First off, this is not Detroit-style pizza. This is more like a pizza you might find in New York. Second, you won't care about that distinguishing factor once you bite into its signature Supino with roasted garlic, black olives, chili oil, ricotta, and mozzarella. Third, and perhaps most importantly, it says "trill tomatoes and all that good stuff" on its damn menu.
Tony's Pizza Napoletana
San Francisco, CA
We've said it before, and we'll say it again: you see the menu at Tony's, and you think, "This is crazy. There are too many styles of pizza and too many options. Can he really pull off a Detroit pizza, and a Jersey tomato pie, and a Napoletana, Romana, and Sicilian? Plus a coal-fired New Haven style? AND A ST. LOUIS?" Yes. Yes, he can. And each style would give the best pizzas in whichever particular region they come from a run for their money. And if Tony's doesn't offer up enough styles for you, head to Capo's down the street, his take on all of the Chicago-style pies.
It must make every pizza place in Austin go crazy when they realize their best pizza comes out of a truck in front of the Violet Crown Social Club. And it must make everyone in Detroit crazy to think that some of the best iterations of their pizza are coming from a food truck in Austin (though, to be fair, it was started by Detroit expats). And it does make me crazy thinking about how fantastic the Detroiter (smoked pepperoni under the cheese, more on top) is, and how I want to order another right now and ship it to Cali. Bonus: don't sleep on its "bar-style" pizzas, which are in the traditional tavern style. Especially the one with ham and maple syrup.

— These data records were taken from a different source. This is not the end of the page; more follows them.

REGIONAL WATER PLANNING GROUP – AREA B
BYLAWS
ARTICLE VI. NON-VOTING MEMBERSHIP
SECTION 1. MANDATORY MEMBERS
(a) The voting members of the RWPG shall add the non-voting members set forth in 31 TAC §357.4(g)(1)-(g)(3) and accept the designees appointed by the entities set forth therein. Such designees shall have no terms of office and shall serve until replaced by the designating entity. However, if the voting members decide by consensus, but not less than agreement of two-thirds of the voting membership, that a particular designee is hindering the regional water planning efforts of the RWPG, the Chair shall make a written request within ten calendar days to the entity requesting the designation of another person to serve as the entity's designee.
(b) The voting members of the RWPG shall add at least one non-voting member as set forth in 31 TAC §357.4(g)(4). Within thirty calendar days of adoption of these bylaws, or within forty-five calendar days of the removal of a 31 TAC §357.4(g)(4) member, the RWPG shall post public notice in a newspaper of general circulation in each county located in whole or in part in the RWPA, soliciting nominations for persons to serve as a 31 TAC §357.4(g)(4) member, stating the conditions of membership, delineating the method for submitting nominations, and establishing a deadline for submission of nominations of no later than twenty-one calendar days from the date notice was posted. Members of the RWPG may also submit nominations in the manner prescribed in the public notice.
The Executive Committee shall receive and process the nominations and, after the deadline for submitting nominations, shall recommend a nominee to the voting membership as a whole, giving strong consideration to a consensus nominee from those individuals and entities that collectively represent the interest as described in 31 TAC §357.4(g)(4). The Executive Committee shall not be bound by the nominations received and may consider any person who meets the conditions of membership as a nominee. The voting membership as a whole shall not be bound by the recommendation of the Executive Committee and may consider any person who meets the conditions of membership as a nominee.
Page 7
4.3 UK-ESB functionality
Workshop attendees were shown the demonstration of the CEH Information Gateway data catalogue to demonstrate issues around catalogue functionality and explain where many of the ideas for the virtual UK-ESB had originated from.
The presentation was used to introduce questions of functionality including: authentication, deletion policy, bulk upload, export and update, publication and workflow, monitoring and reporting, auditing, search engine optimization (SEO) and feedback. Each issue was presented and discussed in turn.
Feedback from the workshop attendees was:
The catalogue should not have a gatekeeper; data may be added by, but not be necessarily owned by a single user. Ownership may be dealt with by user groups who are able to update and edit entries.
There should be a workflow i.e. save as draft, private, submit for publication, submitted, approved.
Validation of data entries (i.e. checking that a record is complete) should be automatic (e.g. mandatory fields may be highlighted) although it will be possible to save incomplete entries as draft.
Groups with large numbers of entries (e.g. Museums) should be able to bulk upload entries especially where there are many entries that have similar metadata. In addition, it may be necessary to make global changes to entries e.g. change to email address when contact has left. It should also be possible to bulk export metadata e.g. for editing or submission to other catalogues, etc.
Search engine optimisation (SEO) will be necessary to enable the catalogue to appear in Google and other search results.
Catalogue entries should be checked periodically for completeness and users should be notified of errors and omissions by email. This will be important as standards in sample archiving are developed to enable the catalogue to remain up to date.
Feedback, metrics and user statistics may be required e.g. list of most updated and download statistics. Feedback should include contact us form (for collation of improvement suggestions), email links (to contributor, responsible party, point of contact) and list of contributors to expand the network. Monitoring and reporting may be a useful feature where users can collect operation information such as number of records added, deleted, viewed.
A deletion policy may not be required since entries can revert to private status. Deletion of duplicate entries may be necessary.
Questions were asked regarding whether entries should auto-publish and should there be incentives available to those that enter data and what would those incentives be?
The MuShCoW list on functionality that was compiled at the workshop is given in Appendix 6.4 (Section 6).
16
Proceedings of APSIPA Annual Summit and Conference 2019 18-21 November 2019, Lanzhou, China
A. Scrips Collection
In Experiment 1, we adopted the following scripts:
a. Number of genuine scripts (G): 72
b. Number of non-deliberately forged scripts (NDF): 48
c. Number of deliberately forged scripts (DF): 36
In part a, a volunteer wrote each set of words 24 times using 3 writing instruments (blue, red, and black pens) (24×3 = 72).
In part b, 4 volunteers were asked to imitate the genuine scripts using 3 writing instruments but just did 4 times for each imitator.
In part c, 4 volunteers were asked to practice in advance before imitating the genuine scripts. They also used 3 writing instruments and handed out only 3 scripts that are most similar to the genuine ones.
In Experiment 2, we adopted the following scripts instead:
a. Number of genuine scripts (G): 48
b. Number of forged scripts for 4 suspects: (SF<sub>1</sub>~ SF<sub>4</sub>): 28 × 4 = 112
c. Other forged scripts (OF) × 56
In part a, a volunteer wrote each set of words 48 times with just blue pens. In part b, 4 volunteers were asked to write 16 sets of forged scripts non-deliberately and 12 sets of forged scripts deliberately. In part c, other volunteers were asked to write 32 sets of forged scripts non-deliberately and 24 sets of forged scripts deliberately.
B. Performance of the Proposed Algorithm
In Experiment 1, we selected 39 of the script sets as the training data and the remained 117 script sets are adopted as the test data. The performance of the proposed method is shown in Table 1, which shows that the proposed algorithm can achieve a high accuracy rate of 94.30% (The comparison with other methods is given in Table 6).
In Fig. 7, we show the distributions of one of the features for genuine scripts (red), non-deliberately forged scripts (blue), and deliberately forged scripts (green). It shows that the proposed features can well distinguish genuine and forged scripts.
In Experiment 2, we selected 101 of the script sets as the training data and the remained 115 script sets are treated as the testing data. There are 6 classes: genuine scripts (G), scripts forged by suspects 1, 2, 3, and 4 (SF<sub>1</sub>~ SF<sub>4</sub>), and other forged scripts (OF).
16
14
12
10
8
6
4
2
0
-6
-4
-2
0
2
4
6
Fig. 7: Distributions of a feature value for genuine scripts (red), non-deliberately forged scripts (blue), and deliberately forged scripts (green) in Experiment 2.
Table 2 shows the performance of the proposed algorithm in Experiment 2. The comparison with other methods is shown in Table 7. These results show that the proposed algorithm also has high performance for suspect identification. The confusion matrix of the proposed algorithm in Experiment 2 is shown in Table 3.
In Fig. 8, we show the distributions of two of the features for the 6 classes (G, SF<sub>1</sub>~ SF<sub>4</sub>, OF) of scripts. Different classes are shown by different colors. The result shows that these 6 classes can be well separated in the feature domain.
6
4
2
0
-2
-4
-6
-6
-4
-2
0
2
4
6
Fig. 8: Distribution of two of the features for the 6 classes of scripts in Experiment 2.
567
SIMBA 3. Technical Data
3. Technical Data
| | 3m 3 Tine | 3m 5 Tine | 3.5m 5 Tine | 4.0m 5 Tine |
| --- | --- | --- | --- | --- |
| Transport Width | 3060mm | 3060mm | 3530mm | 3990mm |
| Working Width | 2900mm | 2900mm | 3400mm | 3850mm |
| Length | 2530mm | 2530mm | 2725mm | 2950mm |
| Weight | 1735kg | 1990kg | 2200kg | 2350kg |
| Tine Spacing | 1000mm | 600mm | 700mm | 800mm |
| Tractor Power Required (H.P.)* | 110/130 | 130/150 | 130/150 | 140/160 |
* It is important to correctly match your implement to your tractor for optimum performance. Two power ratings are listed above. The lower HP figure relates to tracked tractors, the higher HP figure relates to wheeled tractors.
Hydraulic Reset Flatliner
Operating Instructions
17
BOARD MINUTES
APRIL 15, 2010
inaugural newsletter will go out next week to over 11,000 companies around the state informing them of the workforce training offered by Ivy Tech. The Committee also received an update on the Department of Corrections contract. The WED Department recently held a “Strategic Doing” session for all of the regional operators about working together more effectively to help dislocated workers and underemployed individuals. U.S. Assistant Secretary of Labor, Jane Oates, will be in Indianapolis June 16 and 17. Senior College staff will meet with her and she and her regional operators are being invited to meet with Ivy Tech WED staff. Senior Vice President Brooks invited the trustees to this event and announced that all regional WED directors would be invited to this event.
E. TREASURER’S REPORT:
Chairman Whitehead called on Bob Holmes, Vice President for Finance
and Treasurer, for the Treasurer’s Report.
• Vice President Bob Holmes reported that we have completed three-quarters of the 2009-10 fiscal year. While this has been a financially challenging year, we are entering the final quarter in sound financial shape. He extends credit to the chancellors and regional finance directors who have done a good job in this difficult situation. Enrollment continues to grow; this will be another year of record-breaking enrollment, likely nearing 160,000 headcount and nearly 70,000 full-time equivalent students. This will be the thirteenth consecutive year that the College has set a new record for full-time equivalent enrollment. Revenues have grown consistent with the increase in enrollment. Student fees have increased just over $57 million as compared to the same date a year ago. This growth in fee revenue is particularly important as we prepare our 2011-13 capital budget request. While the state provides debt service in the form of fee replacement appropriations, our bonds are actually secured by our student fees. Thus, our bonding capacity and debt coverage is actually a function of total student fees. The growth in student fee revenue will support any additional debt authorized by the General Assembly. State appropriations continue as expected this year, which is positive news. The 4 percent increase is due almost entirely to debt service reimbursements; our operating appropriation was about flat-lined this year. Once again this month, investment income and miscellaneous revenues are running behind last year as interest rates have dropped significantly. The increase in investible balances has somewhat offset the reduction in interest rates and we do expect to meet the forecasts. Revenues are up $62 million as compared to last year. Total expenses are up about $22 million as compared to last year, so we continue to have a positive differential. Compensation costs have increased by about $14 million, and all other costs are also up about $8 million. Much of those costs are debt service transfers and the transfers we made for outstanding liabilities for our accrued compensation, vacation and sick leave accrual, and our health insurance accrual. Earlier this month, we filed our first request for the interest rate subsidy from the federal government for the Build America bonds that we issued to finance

We cannot say it any stronger or in a way that better lets you read about VIPizza in a Queens accent than our freelancer John Houlihan once did, so we leave you with his words: "VIPizza on Bell Blvd in Bayside serves up the best Sicilian slice I have ever eaten. EVER. They've torn down and rebuilt since I was a kid, so of course you get all these jadrools who think they know something: 'It's not the same as it was, cuz!' 'My Uncle Lou said it used to be the best, but now it's just okay.' B.S. It's incredible. It's awesome. Be quiet. Thank you. There's a good reason it's been in business for half-a-friggin' century.
"There's no reason to get a regular slice at VIPizza. I'm sure it's probably great, but I've never had one because, WHY? So many places have a low turnover on Sicilian. It's the most hit-or-miss thing in the world. Either it doesn't heat up right because it's been sitting out too long, or they don't put enough effort into it because they don't sell as many... whatever the problem, VIPizza doesn't have it. Perfect Sicilian slice. Marone."
Vito and Nick's
Despite the national attention paid to the heftier deep dish, this is the kind of pizza most Chicagoans were raised on: thin, cracker-y crust cut into smaller squares (making it all the more easy to talk yourself into "one more piece"), and nobody does it better than Vito & Nick's, a South Side institution that hasn't changed in decades, other than maybe adding some new plaques from the local Little League teams it sponsors. Get yourself a sausage pizza and a pitcher of Old Style and experience a true Chicago legend.